> **COMPITO**
Restituisci come lista JSON di stringhe, una per riga e senza righe vuote, le righe dei record a partire da quella che contiene "pose: elev=167.8 azim=286.4" e proseguendo fino a quella che contiene "Dot at: (236, 280)", entrambe incluse. Escludi le immagini dal risultato.

━━━ MATERIALE FORNITO

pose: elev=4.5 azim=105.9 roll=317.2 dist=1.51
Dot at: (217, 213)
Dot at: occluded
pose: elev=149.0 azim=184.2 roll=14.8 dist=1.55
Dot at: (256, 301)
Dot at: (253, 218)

━━━━━━
━━━ MATERIALE FORNITO

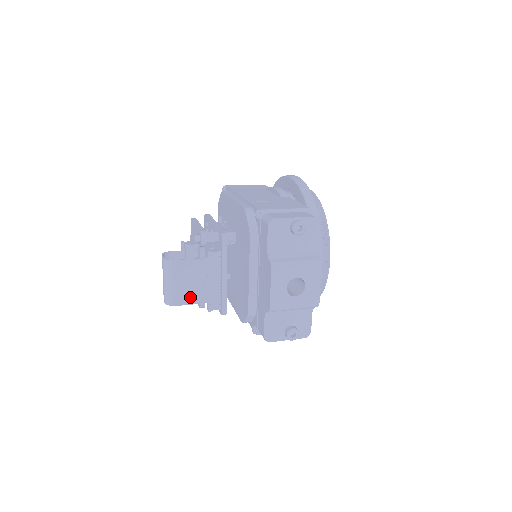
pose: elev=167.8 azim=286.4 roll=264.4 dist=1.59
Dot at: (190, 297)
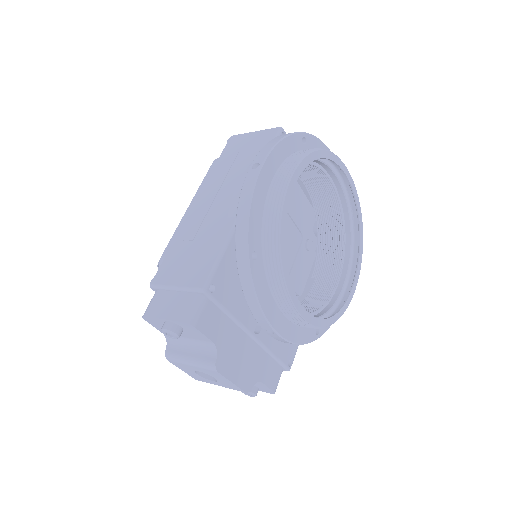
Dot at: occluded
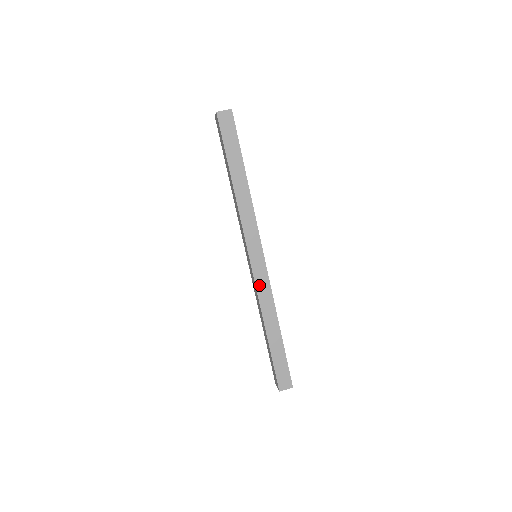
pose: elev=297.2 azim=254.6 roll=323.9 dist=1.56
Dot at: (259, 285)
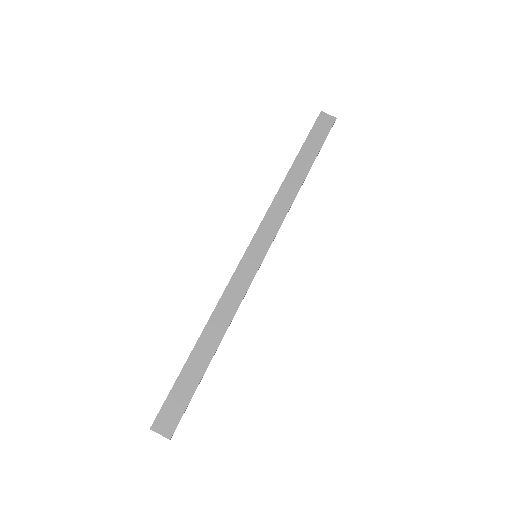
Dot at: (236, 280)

━━━━━━

> **RISULTATO FINALE**
[
  "pose: elev=167.8 azim=286.4 roll=264.4 dist=1.59",
  "Dot at: (190, 297)",
  "Dot at: occluded",
  "pose: elev=297.2 azim=254.6 roll=323.9 dist=1.56",
  "Dot at: (259, 285)",
  "Dot at: (236, 280)"
]